At the time, I was in a relationship which,  from the beginning, had a focus on consent, about continually and actively trying to make sure  we weren’t forcing the other do things they weren’t okay with. It was a good relationship, we learned a bunch about ourselves, and we’re still friends now. I’m not saying consent is easy, but I am saying that meeting people and consciously respecting their desires is quite possible. It is necessary to try to do so. Starting up conversation and asking if it’s okay to keep talking with someone is basic courtesy, and a good start on the path to a consensual relationship.

That context, in my life, contrasted sharply with this guy who was saying that all this talk focus on consent and of “rape culture” was stopping him from having fulfilling relationships, or even from talking to women. He really opened up to me, saying he was having trouble finding someone he really liked. He asked me, almost pleadingly, to introduce him to women. He requested to be my friend on facebook.

I did neither. I wanted nothing to do with this guy. I was polite at the party but just wanted to get away from him.

There are two reasons I’m writing this. One is to show what a not-uncommon wealthy-white-male mindset about race and consent is.  Another reason is to say I believe I failed in my interaction with this person. Not because I apologized or didn’t set him up with someone he’d like, but because I missed some teachable opportunities. This individual, who is going to be a highly respected professional in a position of power, is seemingly going to go on believing in everything he expressed that night.  I’ve been wondering: who is going to talk with and accompany him through the thinking and feeling necessary to be accountable to the dynamics he is deeply intwined in and ignoring? There’s a common expression that “it’s not my job to educate people about how they are oppressing me”. So whose role is it to accompany people through a learning process? If, for a wealthy white guy like him, I’m not even willing to put in the effort to work with him, can anyone else be expected to step up and put in the physical and emotional energy?

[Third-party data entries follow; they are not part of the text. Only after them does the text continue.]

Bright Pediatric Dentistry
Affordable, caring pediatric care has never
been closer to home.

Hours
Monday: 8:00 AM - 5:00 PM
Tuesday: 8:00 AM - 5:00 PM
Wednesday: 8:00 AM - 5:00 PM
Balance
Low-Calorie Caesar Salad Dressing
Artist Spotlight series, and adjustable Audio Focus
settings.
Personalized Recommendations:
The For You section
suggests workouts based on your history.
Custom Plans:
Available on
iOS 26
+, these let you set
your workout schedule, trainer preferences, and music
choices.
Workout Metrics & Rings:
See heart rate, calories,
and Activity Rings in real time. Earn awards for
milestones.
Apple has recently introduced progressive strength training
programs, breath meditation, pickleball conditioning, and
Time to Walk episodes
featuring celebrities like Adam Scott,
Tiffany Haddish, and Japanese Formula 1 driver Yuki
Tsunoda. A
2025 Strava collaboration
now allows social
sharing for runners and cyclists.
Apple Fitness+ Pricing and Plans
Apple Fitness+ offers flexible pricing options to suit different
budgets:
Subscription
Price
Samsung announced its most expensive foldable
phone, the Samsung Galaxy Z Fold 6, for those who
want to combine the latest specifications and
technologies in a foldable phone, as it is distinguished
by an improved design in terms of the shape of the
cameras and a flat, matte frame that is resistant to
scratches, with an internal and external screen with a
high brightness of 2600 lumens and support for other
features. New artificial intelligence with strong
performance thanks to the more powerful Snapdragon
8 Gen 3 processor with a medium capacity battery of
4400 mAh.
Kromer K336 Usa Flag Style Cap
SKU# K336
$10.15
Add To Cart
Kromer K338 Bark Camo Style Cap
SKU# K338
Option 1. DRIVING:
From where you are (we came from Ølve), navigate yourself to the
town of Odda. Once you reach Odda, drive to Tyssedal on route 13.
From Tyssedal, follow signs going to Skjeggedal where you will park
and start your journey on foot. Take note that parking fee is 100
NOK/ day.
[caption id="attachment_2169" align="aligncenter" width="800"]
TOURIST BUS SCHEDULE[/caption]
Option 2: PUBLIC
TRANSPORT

Outspoken thinker and activist bell hooks wrote, in The Will to Change, “…we cannot journey far if men are left behind. They wield too much power to simply be ignored or forgotten.” The guy I was talking to, and others holding similar world-views who may be in positions of power, will continue running the world with that mentality if nothing changes. We need to talk about and to them. It’s crazy to ignore a major demographic perpetuating problems we’re trying to work to remedy.

That is not to say racist white guys who don’t much care about consent should be the center of all conversations, nor most. We need to talk about racialized people and all women whose struggles guys like the one described here are ignoring. We need to talk about everything. The pro-feminist men’s movement, parts of which had good direction, is mostly absent these days, and that is disconcerting to me. As is the difficulty in finding organized anti-racist conversations focused on white people.

The unreadiness and unwillingness I showed, that I see again and again when men with similar thinking enter such conversations indicates that we aren’t well-suited to educate men. This is something to work on.

I am forever indebted to a friend who accompanied me through a learning journey (which isn’t over), and who provided an ad-hoc curriculum and was unendingly patient in informal challenging conversations. Hopefully more of us can find the will and words to speak constructively with white people and men about this stuff.

[For a really good discussion about race, including a discussion on how perspective affects discussions of race, check out the intense 90-minute documentary The Color of Fear. Clip 2 of 3 is particularly relevant to this blog post. I recommend watching it with someone so you can talk about it.]